Let’s get real, people. Today marks the first day of the of Joe Paterno’s post-college football life.

Think about how much this man’s life has changed in the past few weeks. For it wasn’t too long ago that JoePa, as he is known to Lions fans the world over, was a giant at the top of his game in the Penn State community, enjoying the waning days of glory before retiring to that Valhalla of the sports word, “Remember When.”

As in “Remember When JoePa :::insert totally awesome, somewhat embellished recollection from college football here:::?”

My how things change.

It seems like only yesterday that JoePa announced he would be retiring at the end of the season, in the wake of a child rape scandal. Let’s pause there for a moment.

Child rape scandal. 

Not allegations, not trial. An outright scandal that has, to date, brought down the athletics director, the university president and, now, JoePa himself. We should forego most of the gory details about this and get right to the absurdity of it all. For I assure you what is currently unfolding on the campus of Penn State University would make even Voltaire blush in embarrassment for the unlikelihood of it all.

Students are rioting in support of JoePa

I’m a writer whose sentences are at best Spartan.

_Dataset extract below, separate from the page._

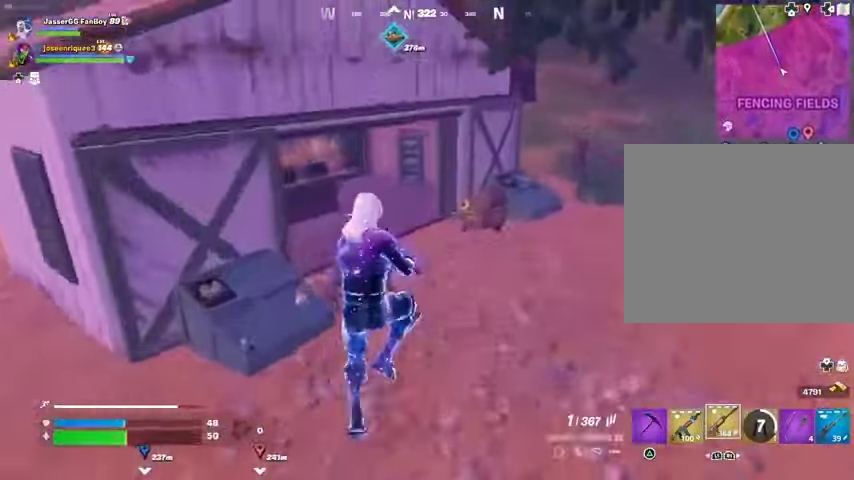
{"buttons": [], "left_stick": "up", "right_stick": "left", "events": [[100, "right_stick", "left"]]}
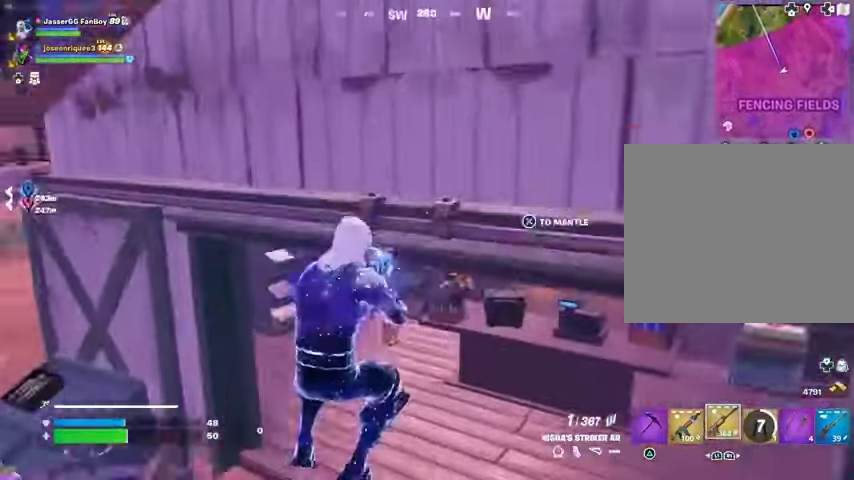
{"buttons": [], "left_stick": "up", "right_stick": "center", "events": [[333, "right_stick", "center"]]}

In fact, one of the most often comments I receive from critique groups and rejection letters center on comparisons between my writing style and that of Ernest Hemingway. Hemingway is important, when we begin to dissect the sentence above, because with Hemingway you’re supposed to “read between the words” to find the nuanced meanings of the things unsaid.

I’ve spent a little time over the past few hours thinking about that simple sentence, uttered this morning by some moronic talking head on the T.V. as I was getting ready to head out to work. So let’s look closely at it, read between the words, and fill in the blanks.

Students of Penn State University are actively engaging in the criminal destruction of property to express their outrage that officials have fired a man who did very little to nothing to stop one of his high-level staffers from inserting his penis into the anuses of little boys.

Before you express outrage at the shitcanning of Joe Paterno, the university president, or anyone else involved in this sad, sickening commentary on the state of this once-great society, you should have to read that statement. Aloud. In front of your grandmother. That’s what we’re talking about in this case. A man knew about one of his employees *raping children*. Did he report the staffer to the cops? No. Did he fire the staffer? No. Did he report the staffer’s activities to the organization through which said staffer was meeting the kids? No. Did he haul the staffer out back and, as hopefully all of us would do, beat the living daylights out of the creep until he was just simply dead? No. What did he do? He told his boss…who said do nothing. Who then did nothing. And we may never know how much damage this bastard went on to perpetrate on young children to whose care he was entrusted.

If you are going to defend Joe Paterno, be prepared to defend the actions that led to his firing. And before you can do that, you have to be able to say what it is he did. In front of your grandmother.

Yeah…I didn’t think so.

posted on Thursday, November 10th, 2011 at 10:45 am.